En tout état de cause, Mme [M] [O] n’avait aucune obligation de régler ces sommes au nom de son concubin et sa volonté de les régler ne peut justifier d’avoir souscrit une multitude d’emprunts alors qu’elle ne pouvait qu’avoir conscience de son incapacité à les rembourser. On doit en effet souligner que Mme [M] [O] est une débitrice avertie comme travaillant en qualité de gestionnaire de patrimoine et que les dommages et intérêts auxquels M. [Z] pouvait prétendre en tant que partie civile ne pouvaient pas permettre le remboursement de ces prêts.

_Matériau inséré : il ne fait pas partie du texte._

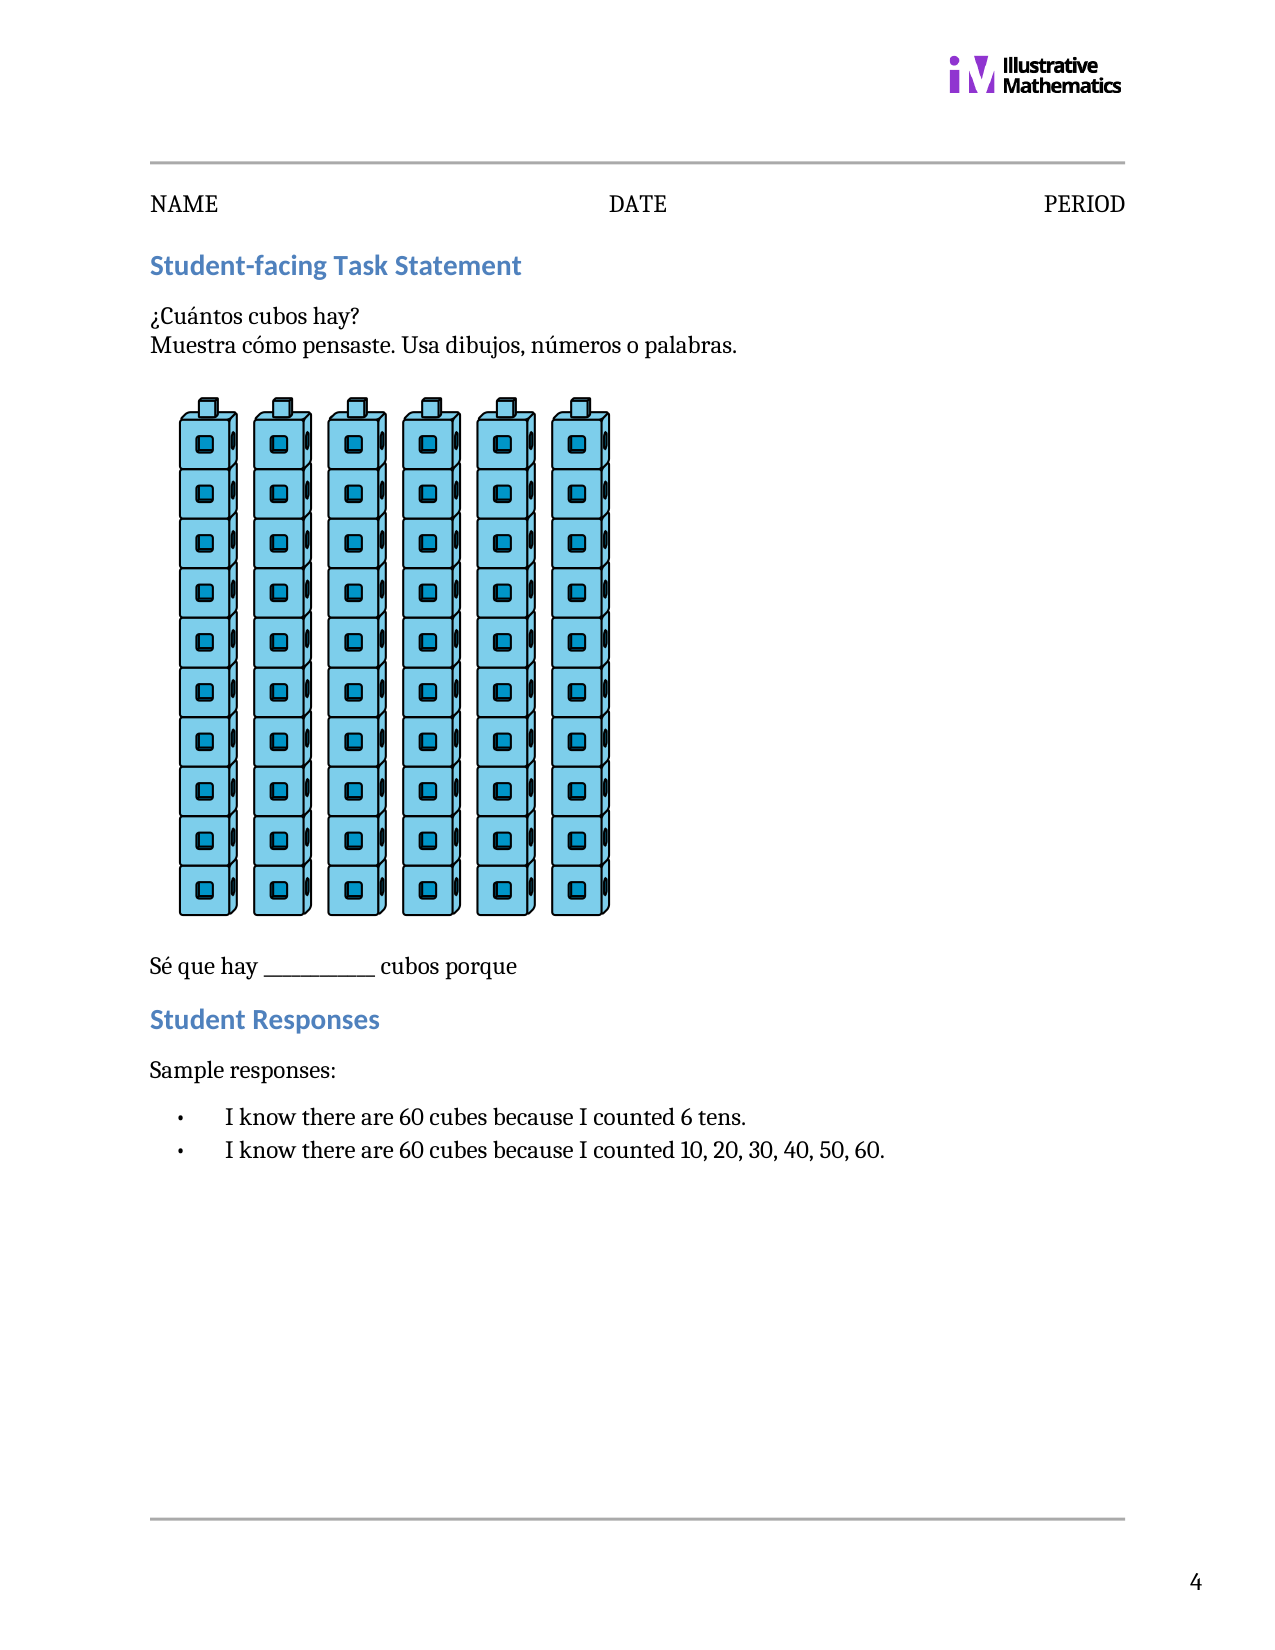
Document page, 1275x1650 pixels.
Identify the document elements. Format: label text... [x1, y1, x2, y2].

picture [949, 55, 1121, 93]
subtitle Student Responses [150, 1001, 1125, 1037]
picture [168, 378, 657, 934]
text Sample responses: [150, 1056, 1125, 1084]
list I know there are 60 cubes because I counted 10, 20, 30, 40, 50, 60. [175, 1136, 1125, 1164]
text ¿Cuántos cubos hay? Muestra cómo pensaste. Usa dibujos, números o palabras. [150, 302, 1125, 359]
subtitle Student-facing Task Statement [150, 247, 1125, 283]
list I know there are 60 cubes because I counted 6 tens. [175, 1103, 1125, 1132]
text Sé que hay ____________ cubos porque [150, 952, 1125, 981]
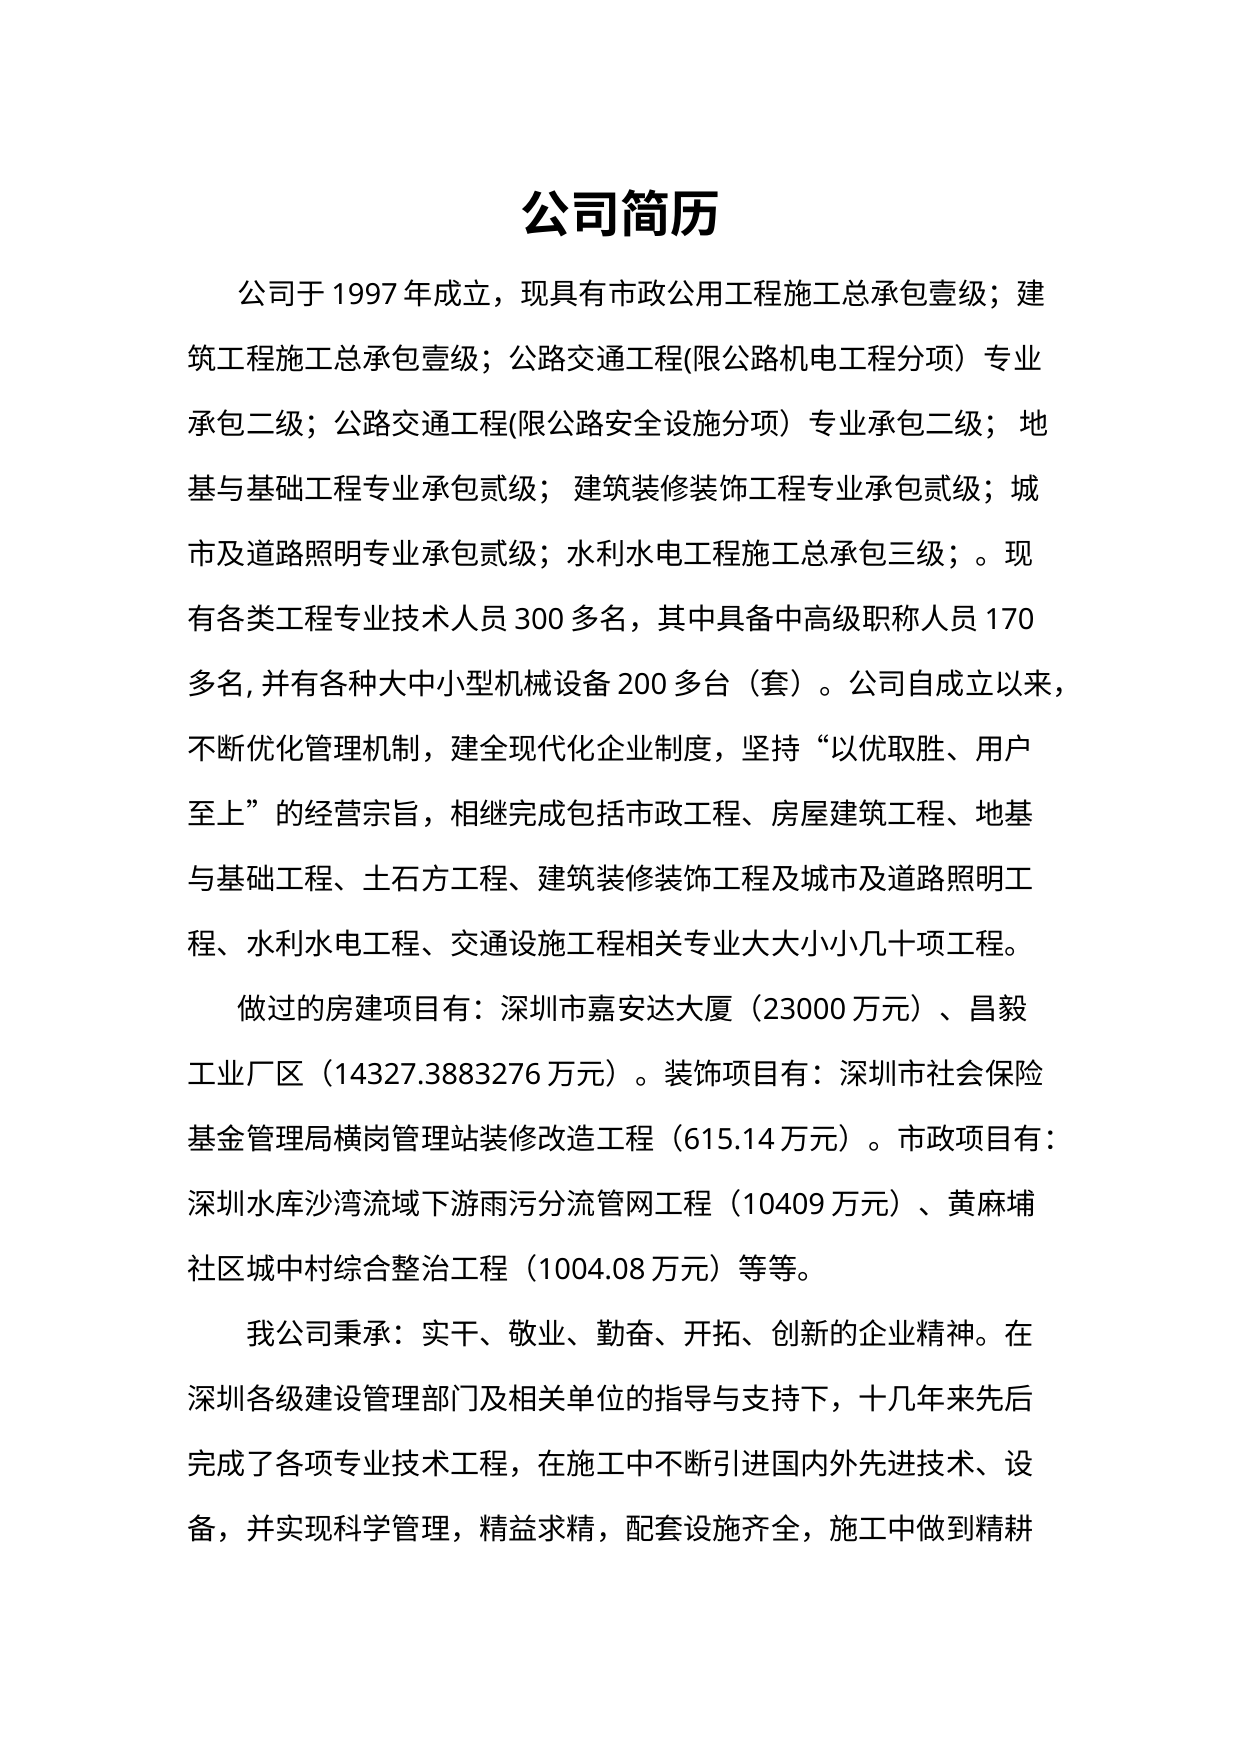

En outre, on ne peut que noter que Mme [M] [O] n’a engagé aucune démarche auprès de son ex-compagnon pour obtenir le remboursement de ces sommes.
Par conséquent, alors même que ses revenus salariés lui permettaient d’assumer ses charges courantes, y compris en vivant avec un concubin sans emploi, Mme [M] [O] a délibérément souscrit de multiples crédits notamment pour régler des charges qu’elle ne devait pas et ceci alors qu’elle ne pourrait les rembourser, agissements qui ne peuvent être qualifiés de simple imprévoyance mais qui sont bien constitutifs de mauvaise foi dans la constitution de son endettement.
Mme [M] [O] sera ainsi déclarée irrecevable à bénéficier de la procédure de surendettement.
Sur les demandes accessoires
Il sera rappelé que le présent jugement est exécutoire par provision.
Compte tenu de la spécificité de la procédure de surendettement, dont les actes sont notifiés à la diligence du greffe, chaque partie conservera la charge des dépens éventuellement exposés par elle.
PAR CES MOTIFS
Le juge des contentieux de la protection, statuant après débats en audience publique, par jugement réputé contradictoire, en dernier ressort, susceptible de pourvoi, et par mise à disposition au greffe,
DECLARE recevable en la forme la contestation de la société CACF sous l'enseigne CREDIT LIFT contre la décision de recevabilité ;
CONSTATE l’absence de bonne foi de Mme [M] [O] ;
DÉCLARE en conséquence Mme [M] [O] irrecevable à bénéficier d'une procédure de traitement de sa situation de surendettement ;
DIT que chaque partie conservera la charge des dépens exposés par elle ;
DIT que cette décision sera notifiée par lettre recommandée avec accusé de réception au débiteur, aux créanciers, et par lettre simple à la Commission de Surendettement des Particuliers de PARIS
RAPPELLE que la présente décision sera revêtue de l'exécution provisoire.